Work to complete ▸ Please return all lines of the data below containing the string "widget".

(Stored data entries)
========================
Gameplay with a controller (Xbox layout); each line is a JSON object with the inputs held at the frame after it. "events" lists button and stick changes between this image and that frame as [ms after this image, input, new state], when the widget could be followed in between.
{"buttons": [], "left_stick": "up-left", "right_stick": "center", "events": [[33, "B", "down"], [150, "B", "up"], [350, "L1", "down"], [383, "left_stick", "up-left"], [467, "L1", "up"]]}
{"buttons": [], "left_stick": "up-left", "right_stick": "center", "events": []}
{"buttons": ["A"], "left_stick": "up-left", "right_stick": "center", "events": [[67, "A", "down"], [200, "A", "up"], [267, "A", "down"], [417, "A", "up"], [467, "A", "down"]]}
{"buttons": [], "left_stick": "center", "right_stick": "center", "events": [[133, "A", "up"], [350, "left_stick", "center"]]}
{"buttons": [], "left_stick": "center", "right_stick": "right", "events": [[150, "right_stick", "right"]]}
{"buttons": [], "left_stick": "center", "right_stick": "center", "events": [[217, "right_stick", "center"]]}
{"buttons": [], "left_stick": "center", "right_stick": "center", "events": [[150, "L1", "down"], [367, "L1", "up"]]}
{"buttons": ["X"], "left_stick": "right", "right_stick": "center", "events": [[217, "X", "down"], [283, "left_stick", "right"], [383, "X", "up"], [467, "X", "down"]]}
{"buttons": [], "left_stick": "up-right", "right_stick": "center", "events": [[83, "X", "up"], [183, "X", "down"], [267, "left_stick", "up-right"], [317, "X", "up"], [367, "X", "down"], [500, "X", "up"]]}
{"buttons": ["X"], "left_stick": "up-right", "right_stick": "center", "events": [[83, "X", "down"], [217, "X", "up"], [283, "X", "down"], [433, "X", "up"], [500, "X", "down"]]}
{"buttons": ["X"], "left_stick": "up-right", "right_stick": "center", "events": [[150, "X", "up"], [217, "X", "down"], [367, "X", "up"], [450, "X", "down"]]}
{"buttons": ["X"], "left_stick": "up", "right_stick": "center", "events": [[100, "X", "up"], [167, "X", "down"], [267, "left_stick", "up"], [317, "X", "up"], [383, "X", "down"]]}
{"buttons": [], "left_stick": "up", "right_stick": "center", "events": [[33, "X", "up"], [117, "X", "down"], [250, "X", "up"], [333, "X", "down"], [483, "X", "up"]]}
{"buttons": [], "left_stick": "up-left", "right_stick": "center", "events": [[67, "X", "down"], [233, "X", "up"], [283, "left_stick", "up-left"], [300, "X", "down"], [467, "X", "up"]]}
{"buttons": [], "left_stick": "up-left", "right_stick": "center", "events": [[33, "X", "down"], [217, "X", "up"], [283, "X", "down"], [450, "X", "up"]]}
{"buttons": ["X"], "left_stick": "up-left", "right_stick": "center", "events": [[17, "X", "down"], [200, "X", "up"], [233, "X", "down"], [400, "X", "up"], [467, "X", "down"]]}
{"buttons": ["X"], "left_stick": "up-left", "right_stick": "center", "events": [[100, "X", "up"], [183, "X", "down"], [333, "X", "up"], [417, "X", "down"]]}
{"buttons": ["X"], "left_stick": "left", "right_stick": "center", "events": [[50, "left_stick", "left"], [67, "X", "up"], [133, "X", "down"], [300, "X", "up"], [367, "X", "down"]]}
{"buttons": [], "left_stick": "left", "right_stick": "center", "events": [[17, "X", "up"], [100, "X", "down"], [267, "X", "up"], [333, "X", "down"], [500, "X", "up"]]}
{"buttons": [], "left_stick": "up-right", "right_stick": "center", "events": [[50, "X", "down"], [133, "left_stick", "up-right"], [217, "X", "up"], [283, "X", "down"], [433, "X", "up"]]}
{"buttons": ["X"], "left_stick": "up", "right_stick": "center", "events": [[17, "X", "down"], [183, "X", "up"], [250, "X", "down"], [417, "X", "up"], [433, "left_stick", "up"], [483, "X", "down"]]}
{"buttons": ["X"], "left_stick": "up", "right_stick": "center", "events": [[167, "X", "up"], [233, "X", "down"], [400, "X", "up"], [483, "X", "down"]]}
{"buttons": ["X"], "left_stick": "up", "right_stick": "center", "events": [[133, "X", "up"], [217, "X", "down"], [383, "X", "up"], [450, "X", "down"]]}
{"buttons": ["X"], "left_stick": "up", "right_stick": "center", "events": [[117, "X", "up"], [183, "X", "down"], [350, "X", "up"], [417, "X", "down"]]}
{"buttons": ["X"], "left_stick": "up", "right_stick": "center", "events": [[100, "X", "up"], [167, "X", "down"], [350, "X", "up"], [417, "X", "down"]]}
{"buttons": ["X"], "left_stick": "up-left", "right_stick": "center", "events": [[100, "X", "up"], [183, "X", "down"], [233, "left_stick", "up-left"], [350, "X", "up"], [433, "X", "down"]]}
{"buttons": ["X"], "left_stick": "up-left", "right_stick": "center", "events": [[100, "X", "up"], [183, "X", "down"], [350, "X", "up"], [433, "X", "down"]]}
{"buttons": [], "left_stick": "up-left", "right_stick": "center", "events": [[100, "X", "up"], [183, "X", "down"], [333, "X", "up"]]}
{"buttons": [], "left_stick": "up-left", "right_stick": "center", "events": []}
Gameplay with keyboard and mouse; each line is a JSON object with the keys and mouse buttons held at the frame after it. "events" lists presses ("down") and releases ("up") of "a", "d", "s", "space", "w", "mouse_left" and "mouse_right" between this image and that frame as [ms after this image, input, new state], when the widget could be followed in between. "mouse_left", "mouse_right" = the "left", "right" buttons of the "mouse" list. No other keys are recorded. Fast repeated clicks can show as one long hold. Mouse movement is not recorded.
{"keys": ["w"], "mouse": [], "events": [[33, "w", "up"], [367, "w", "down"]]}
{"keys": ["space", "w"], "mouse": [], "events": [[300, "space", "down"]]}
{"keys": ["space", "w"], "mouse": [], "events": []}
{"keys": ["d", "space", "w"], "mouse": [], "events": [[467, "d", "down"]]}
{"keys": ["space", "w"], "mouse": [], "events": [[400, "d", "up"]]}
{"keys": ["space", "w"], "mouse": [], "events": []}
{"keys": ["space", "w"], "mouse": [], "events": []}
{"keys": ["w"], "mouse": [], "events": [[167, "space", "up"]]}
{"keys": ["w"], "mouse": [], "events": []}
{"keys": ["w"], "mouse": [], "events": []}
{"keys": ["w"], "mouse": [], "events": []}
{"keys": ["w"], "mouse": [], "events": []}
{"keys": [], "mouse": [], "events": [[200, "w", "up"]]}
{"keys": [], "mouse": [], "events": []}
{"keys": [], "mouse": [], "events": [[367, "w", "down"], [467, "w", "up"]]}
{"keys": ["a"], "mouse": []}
========================
Response below ▸
Gameplay with a controller (Xbox layout); each line is a JSON object with the inputs held at the frame after it. "events" lists button and stick changes between this image and that frame as [ms after this image, input, new state], when the widget could be followed in between.
Gameplay with keyboard and mouse; each line is a JSON object with the keys and mouse buttons held at the frame after it. "events" lists presses ("down") and releases ("up") of "a", "d", "s", "space", "w", "mouse_left" and "mouse_right" between this image and that frame as [ms after this image, input, new state], when the widget could be followed in between. "mouse_left", "mouse_right" = the "left", "right" buttons of the "mouse" list. No other keys are recorded. Fast repeated clicks can show as one long hold. Mouse movement is not recorded.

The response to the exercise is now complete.